• **PROBLEM**: Each line below needs to be returned exactly. Skip any picture.

• **INFORMATION PROVIDED**:
_____

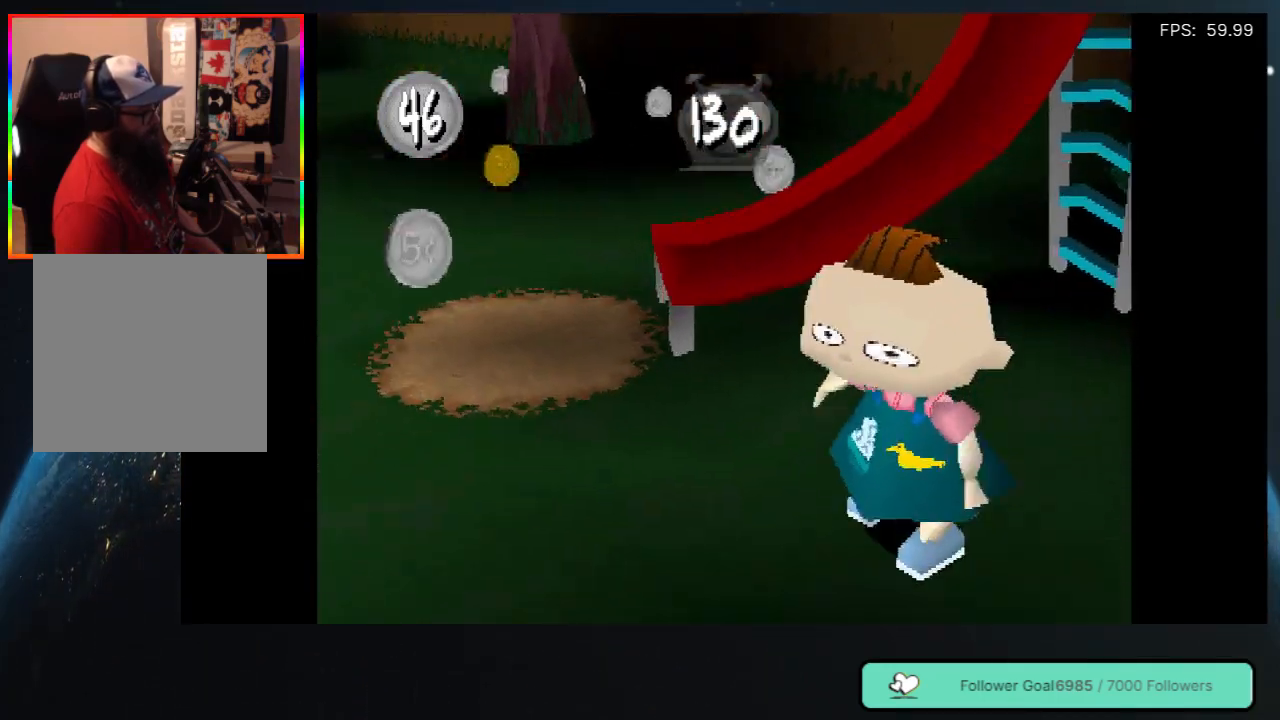
{"buttons": ["DPAD_LEFT"], "left_stick": "center", "right_stick": "center", "events": []}
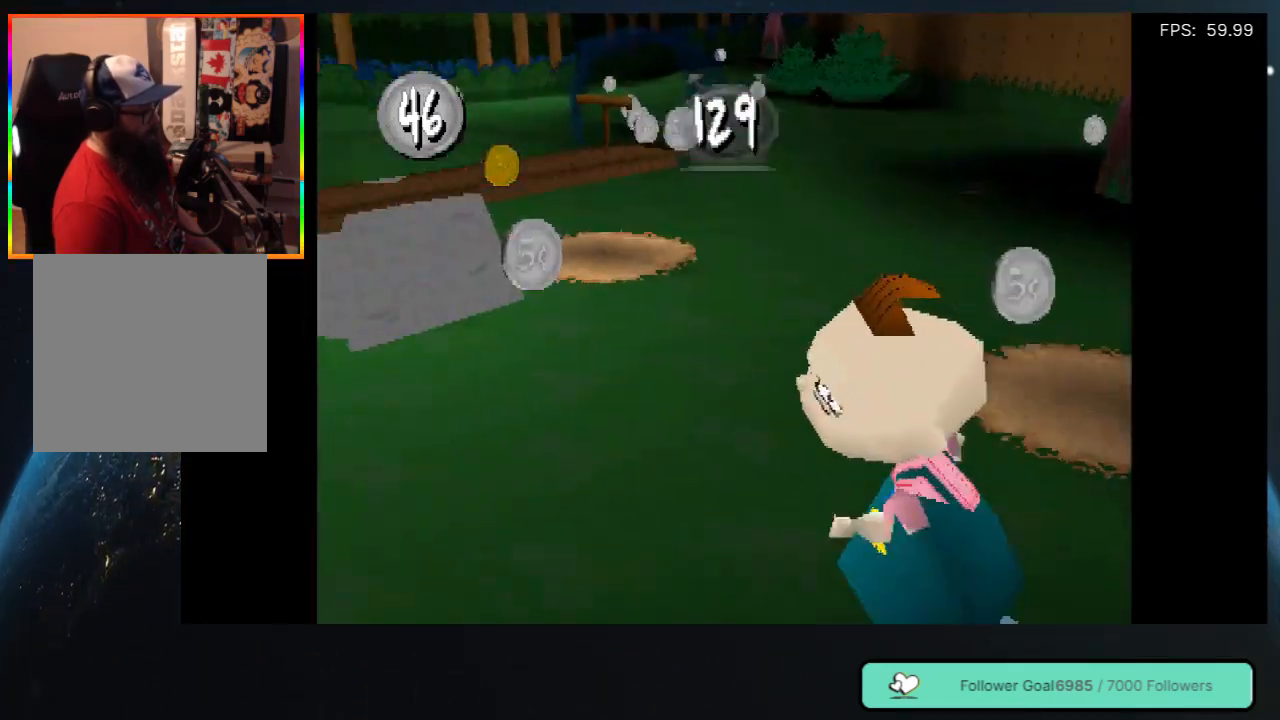
{"buttons": [], "left_stick": "center", "right_stick": "center", "events": [[467, "DPAD_LEFT", "up"]]}
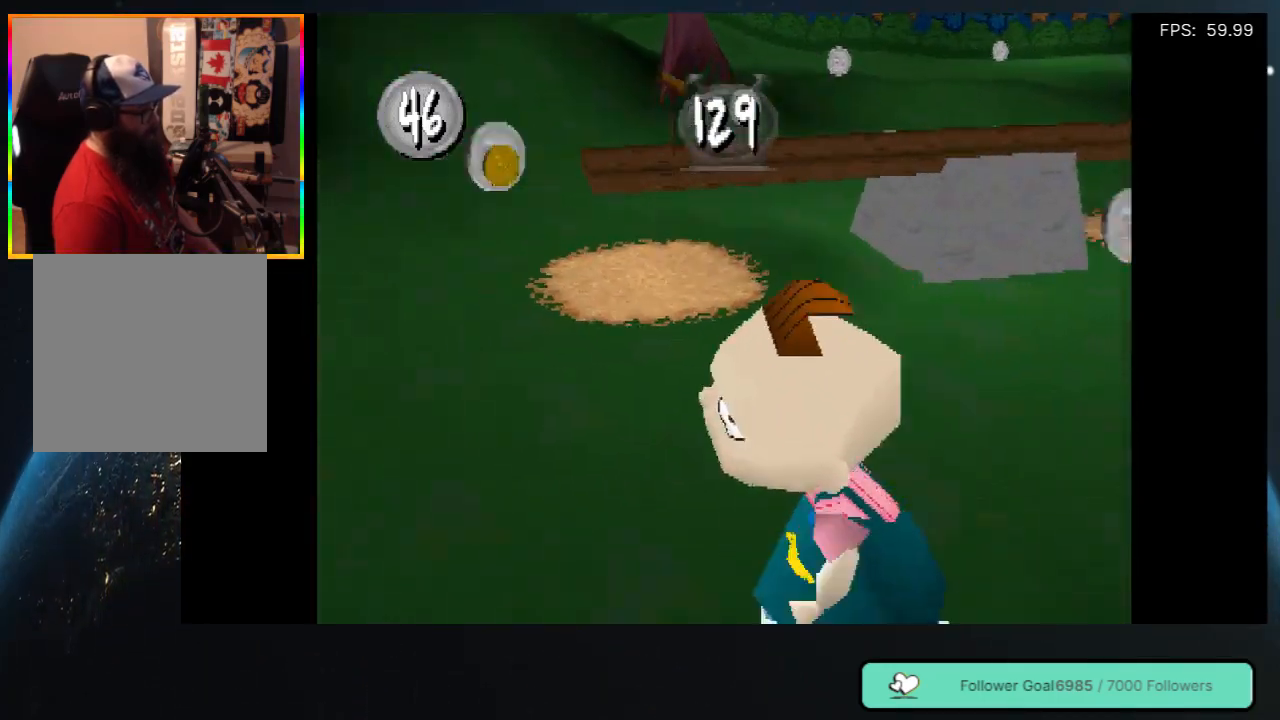
{"buttons": ["DPAD_UP", "DPAD_LEFT"], "left_stick": "center", "right_stick": "center", "events": [[83, "DPAD_RIGHT", "down"], [217, "DPAD_RIGHT", "up"], [233, "DPAD_UP", "down"], [283, "DPAD_LEFT", "down"]]}
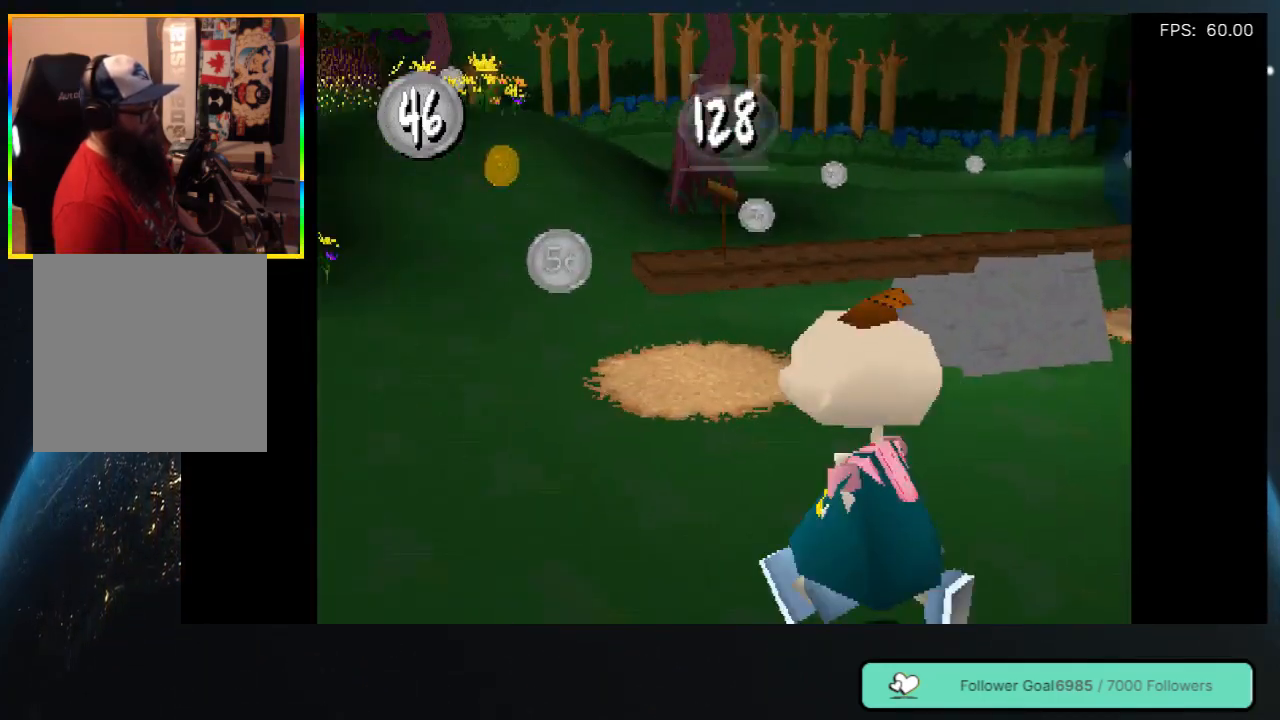
{"buttons": ["DPAD_UP"], "left_stick": "center", "right_stick": "center", "events": [[150, "DPAD_LEFT", "up"]]}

_____

• **ANSWER SPACE**:
{"buttons": ["DPAD_LEFT"], "left_stick": "center", "right_stick": "center", "events": []}
{"buttons": [], "left_stick": "center", "right_stick": "center", "events": [[467, "DPAD_LEFT", "up"]]}
{"buttons": ["DPAD_UP", "DPAD_LEFT"], "left_stick": "center", "right_stick": "center", "events": [[83, "DPAD_RIGHT", "down"], [217, "DPAD_RIGHT", "up"], [233, "DPAD_UP", "down"], [283, "DPAD_LEFT", "down"]]}
{"buttons": ["DPAD_UP"], "left_stick": "center", "right_stick": "center", "events": [[150, "DPAD_LEFT", "up"]]}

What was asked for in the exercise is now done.